President Trump has a big advantage over his Democratic competitors.
President Trump’s re-election team announced a massive fundraising haul Tuesday of a whopping $105 million in the last three months, with an additional $100 million in the bank, far outpacing any predecessor or Democrat currently running.
The presidents 2020 campaign and associated committees raked in $54 million in the second quarter of the year, while the Republican National Committee raised another $51 million. In the 24 hours surrounding his official re-election announcement in Orlando last month, both entities brought in $24.8 million, more than one million dollars per hour.
“Our massive fundraising success is a testament to the overwhelming support for President Trump,” Campaign manager Brad Parscale said. “No Democrat candidate can match this level of enthusiasm or President Trump’s outstanding record of results.”
The campaign and RNC doubled its online fundraising from $31 million in the first six months of 2018 to $62 million in the same period this year, notably raising more through small-dollar internet donations in the second quarter than the whole first half of last year.
The massive haul gives Trump and the GOP a head start over the president’s eventual Democratic challenger. Roughly two dozen Democratic candidates are scrapping for support – and dividing donors – in the early days of the party’s 2020 presidential primary.
Trump is the only president ever to file re-election paperwork on the day he was inaugurated, which gives his campaign a tremendous advantage in terms of raising money and reaching new donors during his time in office.
“The RNC’s record-breaking fundraising has allowed us to identify troves of new supporters online and continue investing in our unprecedented field program,” RNC Chairwoman Ronna McDaniel said.
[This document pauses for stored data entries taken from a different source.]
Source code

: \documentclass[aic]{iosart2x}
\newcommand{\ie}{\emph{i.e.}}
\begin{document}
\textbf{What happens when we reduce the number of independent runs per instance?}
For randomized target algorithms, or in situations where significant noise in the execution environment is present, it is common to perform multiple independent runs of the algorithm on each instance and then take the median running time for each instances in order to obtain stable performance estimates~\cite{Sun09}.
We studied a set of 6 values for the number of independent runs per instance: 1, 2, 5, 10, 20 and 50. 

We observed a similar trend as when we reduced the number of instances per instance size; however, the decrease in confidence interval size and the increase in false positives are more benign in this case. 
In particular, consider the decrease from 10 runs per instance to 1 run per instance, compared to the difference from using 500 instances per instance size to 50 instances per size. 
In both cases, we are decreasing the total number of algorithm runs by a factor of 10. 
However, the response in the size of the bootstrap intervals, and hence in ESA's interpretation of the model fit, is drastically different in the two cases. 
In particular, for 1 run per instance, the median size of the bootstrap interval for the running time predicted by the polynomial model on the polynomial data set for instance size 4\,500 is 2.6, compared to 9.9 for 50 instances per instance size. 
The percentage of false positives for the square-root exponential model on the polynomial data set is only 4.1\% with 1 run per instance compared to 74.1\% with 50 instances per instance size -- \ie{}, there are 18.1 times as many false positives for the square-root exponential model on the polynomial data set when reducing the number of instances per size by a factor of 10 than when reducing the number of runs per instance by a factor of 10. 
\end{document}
Trump starts with a significant edge over his potential competitors. For instance, Pete Buttigieg – who has ranked within the top five in most recent national polls of the Democratic primary – raised $24.8 million in the second quarter. He finished June with $22.6 million on hand – less than half of what Trump had.
Former President Barack Obama’s re-election team had raised $86 million at this point in 2011, about $47 million from the campaign and $38 million from the Democratic National Committee.
President Trump’s entire 2016 campaign raised a total of $333 million and Parscale has said he believes they may spend $1 billion this time around, which would be three times more than what Trump’s campaign spent in 2016.
The full list of donors, including how many contributions were under $200, will not be released until the campaign files an official report with the Federal Election Commission, which is expected by July 15.
Other contenders such as former Vice President Joe Biden and Sens. Kamala Harris and Elizabeth Warren have yet to reveal their recent fundraising totals.